# Good Morning America...



## Masher (Jan 16, 2009)

The wife left this morning at 4am to get to New Orleans to be on the show. I've seen her 5 times already with her crazy friends yelling Who Dat like a buch of crazies. I talked to her a few minutes ago and they are drunk already.


----------



## codyh (Mar 30, 2009)

Wish i was down there now.


----------



## DjScrimm (Jan 2, 2009)

Hahaha! Sounds like a wild one...


----------



## drtj (May 3, 2009)

Awesome!!!


----------



## Masher (Jan 16, 2009)

She was easy to find in all the black with that pink Brees jersey I bought her. lol.


----------



## browland (Apr 4, 2009)

dude thats so awesome, I miss living in LA now for sure


----------



## walker (Apr 5, 2009)

masher what else she doin... lol.. she come home with a ton of beads you will know fo sho what was goin on......


----------



## RDWD (May 11, 2009)

Thats why I bought all of those beads from HL the other day. HAHA I got a great deal well worth it.


----------



## walker (Apr 5, 2009)

if yall got a hobby lobby or something like that they have a ton of beads and are cheap


----------



## RDWD (May 11, 2009)

Note taken


----------



## Masher (Jan 16, 2009)

There is a store in NO I hit for the money beads.
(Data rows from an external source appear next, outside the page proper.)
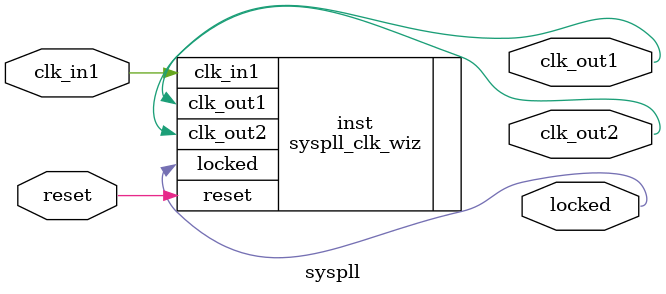
<source format=v>


`timescale 1ps/1ps

(* CORE_GENERATION_INFO = "syspll,clk_wiz_v6_0_2_0_0,{component_name=syspll,use_phase_alignment=false,use_min_o_jitter=false,use_max_i_jitter=false,use_dyn_phase_shift=false,use_inclk_switchover=false,use_dyn_reconfig=false,enable_axi=0,feedback_source=FDBK_AUTO,PRIMITIVE=MMCM,num_out_clk=2,clkin1_period=38.462,clkin2_period=10.0,use_power_down=false,use_reset=true,use_locked=true,use_inclk_stopped=false,feedback_type=SINGLE,CLOCK_MGR_TYPE=NA,manual_override=false}" *)

module syspll 
 (
  // Clock out ports
  output        clk_out1,
  output        clk_out2,
  // Status and control signals
  input         reset,
  output        locked,
 // Clock in ports
  input         clk_in1
 );

  syspll_clk_wiz inst
  (
  // Clock out ports  
  .clk_out1(clk_out1),
  .clk_out2(clk_out2),
  // Status and control signals               
  .reset(reset), 
  .locked(locked),
 // Clock in ports
  .clk_in1(clk_in1)
  );

endmodule

</source>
They have beads that will allow you to see and touch whatever you want.


----------



## RDWD (May 11, 2009)

those beads are called 10 dollar bills btw.


----------



## Masher (Jan 16, 2009)

LOL... Never underestimate the power of beads on drunk chicks.


----------



## bayou_boy_22 (Mar 13, 2009)

we will be on bourbon tonight for the wifes b-day. i am sure we will see alot of beads and other things while we are there.:bigeyes:


----------



## Masher (Jan 16, 2009)

Sweet, yall have a good time a be safe man.


----------